Former Prisoners Say Russian Abuses Persist
MOSCOW — GOVERNMENT officials assert that the worst vestiges of the Stalinist police state have been erased. But those billed as Russia's last political prisoners claim there are still people held in labor camps for opposing Communist Party policies during the Soviet era.
Under a decree issued by President Boris Yeltsin in January, the last 10 remaining political prisoners were released Feb. 7 from a camp known as Perm-35, government officials say. But five of the newly freed inmates insist that Russian gulags remain home to dissidents sentenced under Article 64 of the Soviet legal code, a catchall clause concerning high treason that is used by the Communist regime to silence critics of the state.

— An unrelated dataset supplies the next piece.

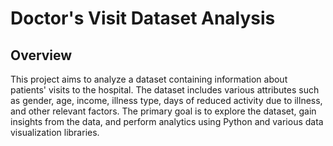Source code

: # Doctor's Visit Dataset Analysis

## Overview

This project aims to analyze a dataset containing information about patients' visits to the hospital. The dataset includes various attributes such as gender, age, income, illness type, days of reduced activity due to illness, and other relevant factors. The primary goal is to explore the dataset, gain insights from the data, and perform analytics using Python and various data visualization libraries.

"There are more political prisoners in Russia, so we can't consider ourselves the last political prisoners," said Viktor Makarov, a former KGB agent who was accused of passing classified information to Western governments. "We should do our utmost to free all political prisoners."
The five spoke at a news conference Tuesday. The next day Russian Foreign Minister Andrei Kozyrev said in a speech in Geneva to the United Nations Human Rights Commission that he favored the creation of a special international police agency to monitor human rights conditions worldwide.
"We realize nobody is perfect," he said, "but the Western countries have progressed further toward implementation of fundamental human rights, and we must catch up by learning in practice the difficult art of democracy and freedom."
The newly released prisoners declined to give exact figures on the number of political detainees in Russia, but suggested they could number in the dozens. They also said Georgia, Tajikistan, and other republics of the former Soviet Union are still holding some political prisoners.
The five seemed reluctant to discuss their confinement, but said life at the Perm-35 camp was full of deprivation, adding they spent long periods in isolation. Several said they were suffering from long-term health problems caused by the brutal conditions in the camp. Only in December, when the camp came under Russian jurisdiction following the Soviet Union's collapse, did life improve.
"Concerning our conditions, that's in the past," said Vladimir Potashev, a former researcher at Moscow's prestigious USA-Canada Institute, jailed for opposing the Soviet Union's stance on nuclear-weapons reduction in the early 1980s.
"In the future," he continued, "I hope the new legal code under consideration by the Russian legislature will ensure that the rights of convicts will be brought closer to the rights of citizens."
The detainees' opinions varied on the Russian government. Mr. Makarov, for example, said Mr. Yeltsin was not much better than the communists who jailed him.
"These people [the Russian government] are continuing the same old policies in a concealed form, using different means and different slogans," said Makarov, who served 4 1/2 years of a 10-year sentence.
Igor Fedotkin, convicted for trying to hijack a plane, suggested his release was a cynical ploy to gain more credits from the West.
But Mr. Potashev said he believed Yeltsin's reforms were genuine. "There are changes that I see that are permanent, and it gives me spiritual strength," he said.